Hulu, meanwhile, has been collecting ad feedback for several years on its free and paid on-demand platform. It likely has better viewer profiles based on what people are watching than most traditional distributors. With the ability to dynamically insert ads instead of showing everyone the same commercials, ESPN can generate more ad revenue from these platforms.
Iger also sees these new digital MVPD platforms as having better user interfaces compared to traditional cable networks. "These platforms will provide great user interface and functionality," Iger noted on the conference call. "And the better the user interface, the better it is for us because we think the customer is going to be more engaged and is likely to consume at higher levels." That means potentially higher ratings, so it could charge higher ad rates or show more targeted advertisements.

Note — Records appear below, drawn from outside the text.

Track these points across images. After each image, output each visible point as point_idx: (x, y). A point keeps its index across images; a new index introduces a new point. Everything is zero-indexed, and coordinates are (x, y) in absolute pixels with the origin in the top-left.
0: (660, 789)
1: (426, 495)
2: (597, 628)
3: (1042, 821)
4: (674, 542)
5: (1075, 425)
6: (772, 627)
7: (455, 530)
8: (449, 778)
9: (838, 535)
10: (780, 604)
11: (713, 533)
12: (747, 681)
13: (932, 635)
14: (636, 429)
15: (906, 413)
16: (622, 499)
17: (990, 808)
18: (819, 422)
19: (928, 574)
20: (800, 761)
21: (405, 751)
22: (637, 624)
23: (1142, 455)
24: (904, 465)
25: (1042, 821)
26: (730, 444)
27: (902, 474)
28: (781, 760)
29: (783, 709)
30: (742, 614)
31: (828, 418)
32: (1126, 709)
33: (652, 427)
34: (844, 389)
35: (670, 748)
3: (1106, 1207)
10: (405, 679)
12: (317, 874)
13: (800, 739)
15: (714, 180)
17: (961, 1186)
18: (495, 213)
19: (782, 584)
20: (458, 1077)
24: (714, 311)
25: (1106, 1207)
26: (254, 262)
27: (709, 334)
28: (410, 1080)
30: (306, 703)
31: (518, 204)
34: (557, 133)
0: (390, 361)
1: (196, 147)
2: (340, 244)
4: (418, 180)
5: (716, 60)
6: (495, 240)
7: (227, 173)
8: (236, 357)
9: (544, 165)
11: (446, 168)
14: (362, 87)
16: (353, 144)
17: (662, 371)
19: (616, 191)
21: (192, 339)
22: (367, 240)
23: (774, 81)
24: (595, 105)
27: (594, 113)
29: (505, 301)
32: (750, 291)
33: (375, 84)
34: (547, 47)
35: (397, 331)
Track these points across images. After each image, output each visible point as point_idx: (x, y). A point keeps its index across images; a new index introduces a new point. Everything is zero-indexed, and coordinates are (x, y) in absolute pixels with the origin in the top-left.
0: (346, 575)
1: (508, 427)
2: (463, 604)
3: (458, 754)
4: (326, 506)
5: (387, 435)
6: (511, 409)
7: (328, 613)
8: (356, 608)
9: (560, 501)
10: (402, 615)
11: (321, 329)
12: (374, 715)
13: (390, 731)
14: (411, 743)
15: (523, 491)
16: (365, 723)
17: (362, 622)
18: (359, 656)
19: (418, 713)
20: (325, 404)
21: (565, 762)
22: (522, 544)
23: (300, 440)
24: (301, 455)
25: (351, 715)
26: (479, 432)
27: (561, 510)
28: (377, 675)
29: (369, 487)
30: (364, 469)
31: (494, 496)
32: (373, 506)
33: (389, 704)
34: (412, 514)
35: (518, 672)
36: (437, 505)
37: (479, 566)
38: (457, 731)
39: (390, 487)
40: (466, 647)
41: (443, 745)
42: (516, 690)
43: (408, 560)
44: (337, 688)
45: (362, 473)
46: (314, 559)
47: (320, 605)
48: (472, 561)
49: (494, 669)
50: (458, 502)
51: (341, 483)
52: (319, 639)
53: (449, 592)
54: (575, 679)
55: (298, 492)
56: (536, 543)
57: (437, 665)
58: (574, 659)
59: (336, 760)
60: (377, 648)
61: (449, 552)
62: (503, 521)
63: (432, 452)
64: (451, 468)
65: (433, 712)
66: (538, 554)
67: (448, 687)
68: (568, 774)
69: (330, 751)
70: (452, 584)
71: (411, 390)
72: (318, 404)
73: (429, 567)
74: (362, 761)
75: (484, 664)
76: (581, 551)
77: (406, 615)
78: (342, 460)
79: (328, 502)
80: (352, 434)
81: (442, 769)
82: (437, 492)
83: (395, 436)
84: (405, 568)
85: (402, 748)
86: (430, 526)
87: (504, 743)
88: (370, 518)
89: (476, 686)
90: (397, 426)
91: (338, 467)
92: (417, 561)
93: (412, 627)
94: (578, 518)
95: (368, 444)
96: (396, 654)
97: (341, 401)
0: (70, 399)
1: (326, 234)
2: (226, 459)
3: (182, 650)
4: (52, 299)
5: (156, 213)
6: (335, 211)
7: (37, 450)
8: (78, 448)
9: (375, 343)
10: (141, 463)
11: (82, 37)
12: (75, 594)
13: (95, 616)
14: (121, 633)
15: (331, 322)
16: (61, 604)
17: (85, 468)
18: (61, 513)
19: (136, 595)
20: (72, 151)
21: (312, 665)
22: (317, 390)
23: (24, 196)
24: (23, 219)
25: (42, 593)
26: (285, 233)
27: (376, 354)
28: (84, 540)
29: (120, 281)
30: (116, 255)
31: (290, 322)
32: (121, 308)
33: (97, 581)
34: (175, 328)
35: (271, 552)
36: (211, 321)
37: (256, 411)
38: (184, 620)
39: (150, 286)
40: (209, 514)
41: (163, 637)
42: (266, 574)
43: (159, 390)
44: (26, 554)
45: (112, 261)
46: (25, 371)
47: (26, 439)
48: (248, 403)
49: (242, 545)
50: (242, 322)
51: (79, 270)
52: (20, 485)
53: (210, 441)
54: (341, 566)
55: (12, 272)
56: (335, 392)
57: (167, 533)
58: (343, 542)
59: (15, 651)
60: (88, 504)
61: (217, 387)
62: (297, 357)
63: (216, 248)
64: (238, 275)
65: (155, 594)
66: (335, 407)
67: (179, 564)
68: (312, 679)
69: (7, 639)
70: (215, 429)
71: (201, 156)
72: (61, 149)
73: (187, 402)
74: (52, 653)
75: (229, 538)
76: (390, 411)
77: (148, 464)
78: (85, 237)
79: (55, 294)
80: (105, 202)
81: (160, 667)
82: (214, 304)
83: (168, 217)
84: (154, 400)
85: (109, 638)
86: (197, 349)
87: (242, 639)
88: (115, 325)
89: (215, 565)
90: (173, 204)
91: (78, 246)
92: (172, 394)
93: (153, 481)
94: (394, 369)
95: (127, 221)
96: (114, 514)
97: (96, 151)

Digital-first platforms could also increase mobile or viewing on non-television devices. ESPN already allows pay-TV subscribers (on any platform including Sling TV) to use its WatchESPN website and apps to watch on any device. Disney has similar sites and apps for its other core networks. But it's more likely that digital MVPD consumers will watch Disney's networks on those devices since that's the primary way of consuming all the channels on the platform. That could provide yet another boost to view time.
So, not only is Disney coming out relatively even on its affiliate fees with digital distributors, it has the potential to improve the advertising side of its media networks segment on top of that.